The BJP is not resting on the oars of its comfortable majority. Like every major contestation since 2014, PM Modi and Amit Shah have injected an edge in this one too. That may be a blessing: the BJP’s scrounging for votes should expose the Potemkin opposition — like the meek submission of the Shiv Sena after an Amit Shah phone call — or call the bluff of the rebels-in-the-making such as Union minister Upendra Kushwaha. It is also the time when the Yashwant Sinhas and Kirti Azads need to give up their dual lives. Similarly, the positions taken on the vote will enlighten Congress and its dozen partners about the preferred line-up of the AIADMK, TRS, BJD and others for the 2019 elections.

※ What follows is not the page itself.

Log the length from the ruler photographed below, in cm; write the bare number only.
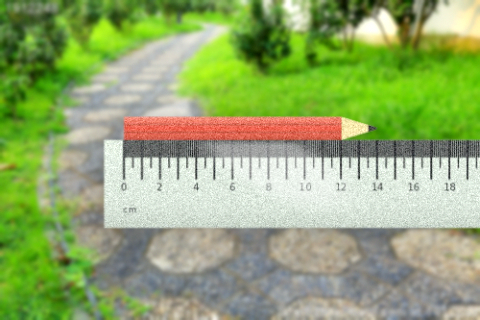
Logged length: 14
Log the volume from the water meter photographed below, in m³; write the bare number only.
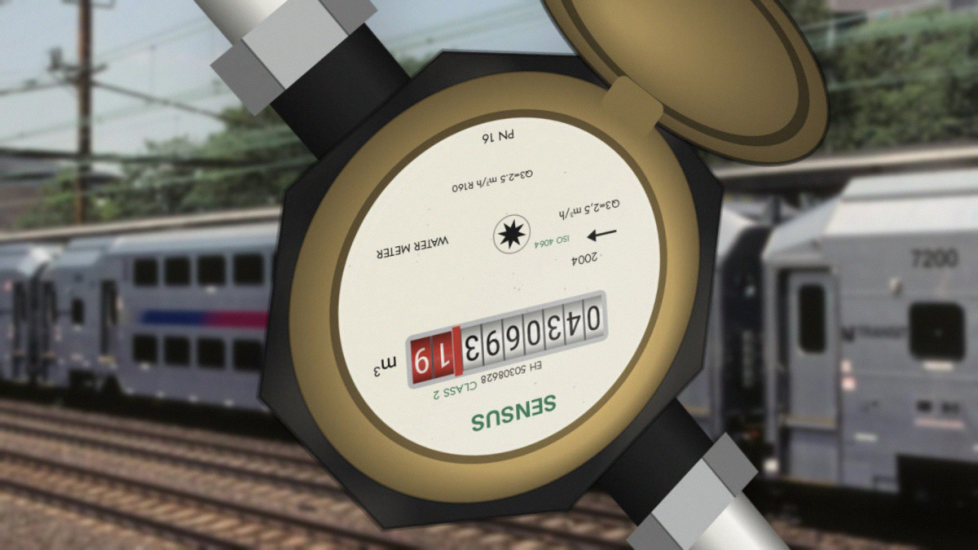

The excitement will be confined to the margin of victory. But the BJP needs to be circumspect about the subterranean signalling from the Opposition’s attempts to paint a sorry picture about its handling of cow-related lynchings, the bleak foreign affairs record and atrocities against women and Dalits. In 2003, the false confidence from Vajpayee government’s unchallenged clearance of the no-confidence motion brought about its Waterloo a year later. Modi may vault higher but must avoid the hubris of superciliousness, for there is much in India that needs fixing and arrogance is currently the only chink in the BJP’s armour.